From the excerpt on men, women, and reading, reproduce the stretch from "Of course, not" through "are wired differently." word for word.

═══ EXCERPT PROVIDED

Recently Mike Duran brought up the issue of guys reading books with female protagonists. His conclusion, essentially was, guys don’t read girlish books because they are guys.

Makes sense. Interestingly, the majority of the guys who commented–maybe all of them–said they were fine with female protagonists. It is romance they aren’t interested in. I suspect they were using “romance” as a code word, though, for “stuff women like.”

A Charmed Life coverI have a sneaking suspicion that those guys would also not be a bit interested in reading Shelley Adina’s The Fruit Of My Lipstick or Who Made You A Princess, Be Strong And Curvaceous, or The Chic Shall Inherit The Earth. Or how about Jenny B. Jones’s The Charmed Life, even though one reader says it contains “mystery, comedy, romance, action, and drama”?

Of course, not all girls will want to read those books either, but my guess is, you’d be hard pressed to find ten guys willing to pick up one in a book store, let alone buy it and read it.

On the other hand, it’s not a stretch to imagine girls reading the latest sci fi or horror or thriller or suspense. What genre don’t women read? Men, it would seem, as a class of people, draw a line when it comes to their reading and say, Nope, I don’t want to go there and so I won’t. Women, on the other hand, seem, as a group, less inclined to lines.

Why?

Because gender matters. Men and women are wired differently.

HeteroSym2Our anatomy differences, we’re all too aware of, but we also have a different chemical make up (which is why some vitamin companies sell a multiple vitamin for Her and a different compound for Him), differences in our use of language, and differences in our brain structure which ought not to be minimized. That women more easily access both hemispheres of our brain allows us to be interested in a wider variety of things–stuff guys are typically interested in because of their left brain dominance as well as the emotive stuff, the heartwarming Hallmark Hall of Fame type stories typically thought to interest women.

══════
═══ SUPPLIED RECORDS

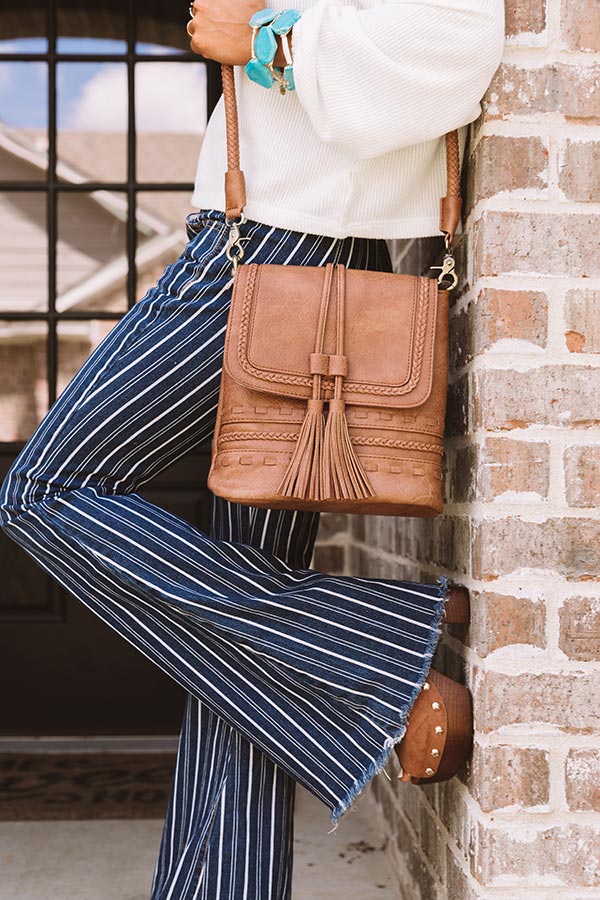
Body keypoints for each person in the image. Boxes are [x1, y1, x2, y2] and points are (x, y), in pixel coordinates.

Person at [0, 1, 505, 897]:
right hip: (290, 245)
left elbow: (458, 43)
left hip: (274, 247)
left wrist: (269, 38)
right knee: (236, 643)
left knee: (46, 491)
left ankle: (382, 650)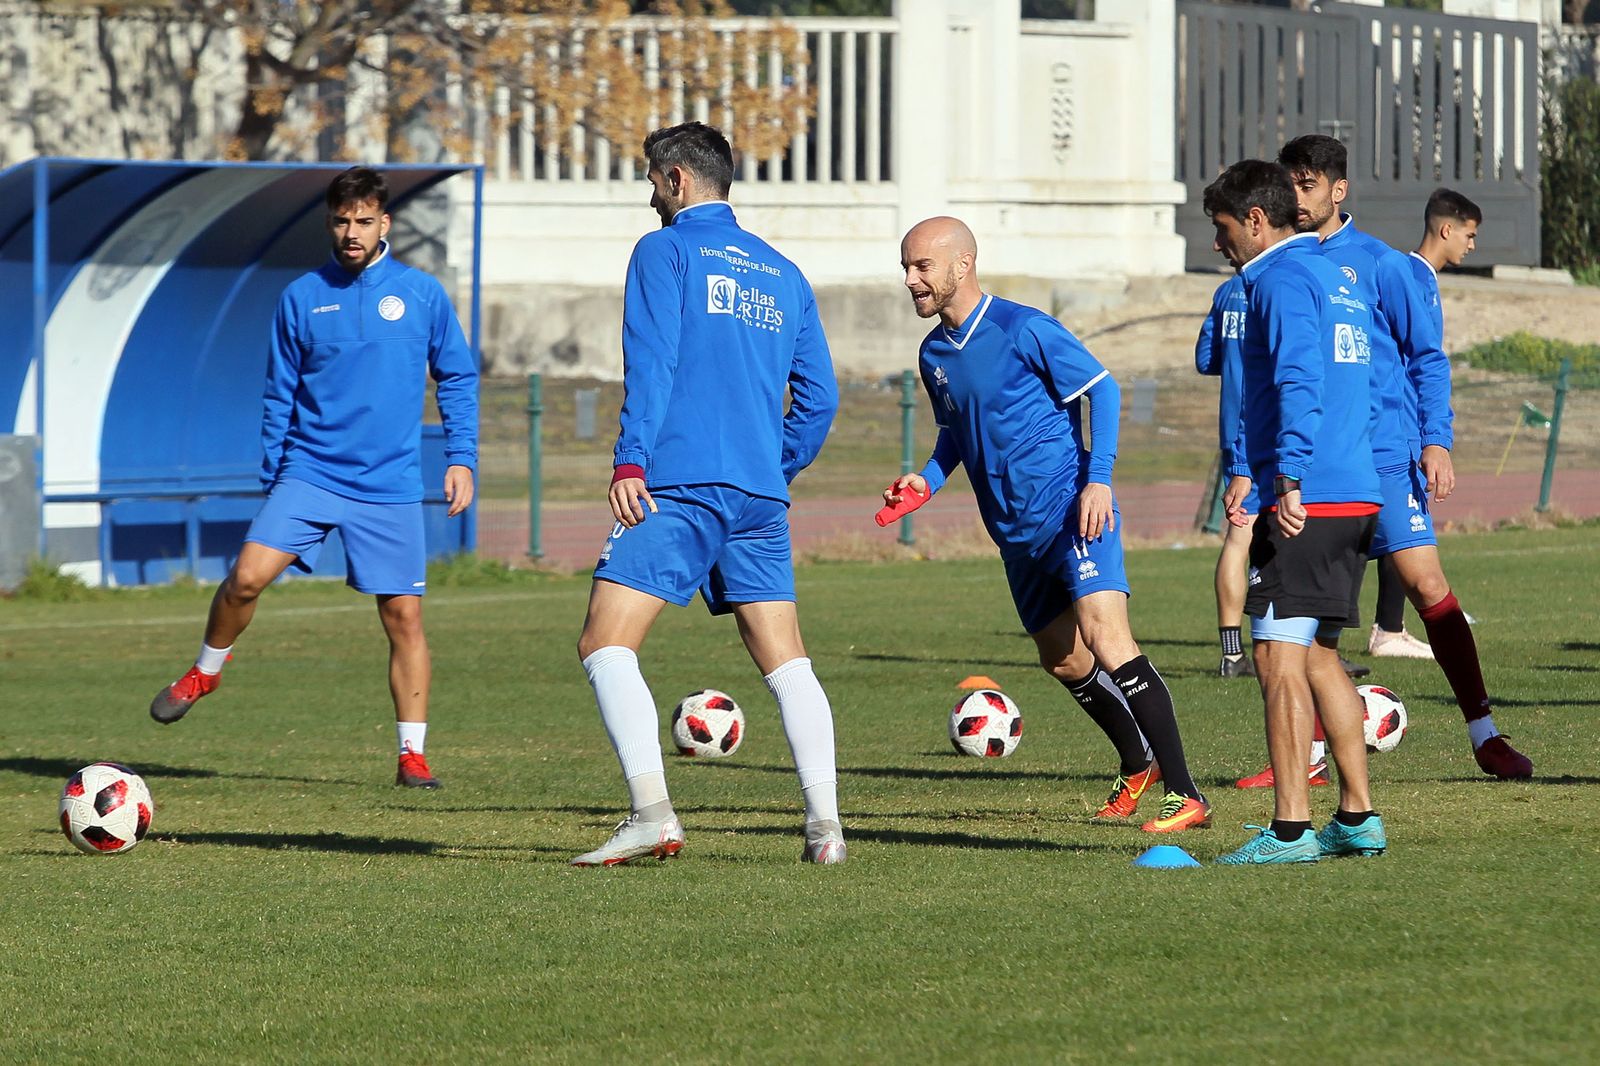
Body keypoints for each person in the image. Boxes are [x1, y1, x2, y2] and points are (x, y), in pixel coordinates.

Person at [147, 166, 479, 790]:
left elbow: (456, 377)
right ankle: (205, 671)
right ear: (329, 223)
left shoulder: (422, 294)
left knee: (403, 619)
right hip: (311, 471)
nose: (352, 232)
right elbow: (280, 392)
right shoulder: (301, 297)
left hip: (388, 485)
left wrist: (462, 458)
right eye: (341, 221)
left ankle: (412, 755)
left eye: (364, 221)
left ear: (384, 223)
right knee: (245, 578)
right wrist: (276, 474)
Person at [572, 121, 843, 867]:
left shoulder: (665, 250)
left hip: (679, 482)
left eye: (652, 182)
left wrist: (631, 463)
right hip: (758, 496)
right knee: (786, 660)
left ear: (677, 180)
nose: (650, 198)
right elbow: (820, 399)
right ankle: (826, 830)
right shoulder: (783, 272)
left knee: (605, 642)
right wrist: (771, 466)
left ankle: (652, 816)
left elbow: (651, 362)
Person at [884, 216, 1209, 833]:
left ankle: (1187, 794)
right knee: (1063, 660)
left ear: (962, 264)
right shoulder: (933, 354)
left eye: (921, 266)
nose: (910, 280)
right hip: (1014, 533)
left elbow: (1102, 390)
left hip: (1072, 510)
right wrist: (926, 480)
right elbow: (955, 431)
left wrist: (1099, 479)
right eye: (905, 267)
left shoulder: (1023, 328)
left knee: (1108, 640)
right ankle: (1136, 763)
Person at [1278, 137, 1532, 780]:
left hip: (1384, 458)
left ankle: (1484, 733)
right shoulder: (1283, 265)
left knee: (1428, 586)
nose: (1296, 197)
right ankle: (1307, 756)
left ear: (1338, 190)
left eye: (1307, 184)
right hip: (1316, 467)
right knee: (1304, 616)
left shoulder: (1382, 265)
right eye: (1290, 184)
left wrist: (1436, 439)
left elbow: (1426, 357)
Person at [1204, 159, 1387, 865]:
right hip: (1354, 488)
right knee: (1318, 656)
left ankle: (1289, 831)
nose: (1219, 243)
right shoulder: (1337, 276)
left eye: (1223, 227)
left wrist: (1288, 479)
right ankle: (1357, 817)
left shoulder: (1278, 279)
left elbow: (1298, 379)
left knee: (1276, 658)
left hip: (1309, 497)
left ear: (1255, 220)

══════

§ **ANSWER SPACE**:
Of course, not all girls will want to read those books either, but my guess is, you’d be hard pressed to find ten guys willing to pick up one in a book store, let alone buy it and read it.

On the other hand, it’s not a stretch to imagine girls reading the latest sci fi or horror or thriller or suspense. What genre don’t women read? Men, it would seem, as a class of people, draw a line when it comes to their reading and say, Nope, I don’t want to go there and so I won’t. Women, on the other hand, seem, as a group, less inclined to lines.

Why?

Because gender matters. Men and women are wired differently.